I have been thinking a great deal lately about the studio where I took ballet lessons as a young girl. I was brought up on videocassettes of Swan Lake and The Nutcracker, and these I adored. The elegance of the dance, by which the dancers were made to seem weightless, as if nothing but their will to remain kept them tied to the earth, absorbed me—I loved this hazy world of chiffon, and organza, and tulle.
Imagine, then, my infant shock when I first arrived at the studio. It was in a low, modern building, with wide thin windows that looked like a pair of eyes narrowed with suspicion. And the studio itself—so ugly, so bare! It was impossible under these fluorescents to picture oneself on a lake of dreams, or surrounded by dancing confections. Then there was not a scrap of chiffon in sight—we wore leotards and ugly pigskin slippers. Everywhere was the smell of sweat, and the evidence of human exertion.

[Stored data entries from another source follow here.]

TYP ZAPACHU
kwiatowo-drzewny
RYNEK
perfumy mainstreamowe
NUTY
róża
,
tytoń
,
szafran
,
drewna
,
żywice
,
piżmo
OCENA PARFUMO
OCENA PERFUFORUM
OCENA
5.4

I had a vehement reaction against this place, which seemed to me so brutal, and so far from the gauzy world in the videocassettes. Yet now I remember the studio with fondness. It was my first lesson in the foundation of art, the absolute necessity of ugliness in the pursuit of beauty. Without tedious, repetitive lessons in a bare studio there can be no Giselle. Likewise without persistent clumsy attempts and many hours struggling, head splitting, to comprehend language, there can be no stories, no poetry, no drama. Beneath every Vermeer there are plans as plain and workmanlike as those drawn up for the foundation of a house.
This process, this becoming, which I once found so brutal, I now love with the same ferocity and identification that Cathy declares for Heathcliff in Wuthering Heights. It comprises “the eternal rocks beneath: a source of little visible delight, but necessary”.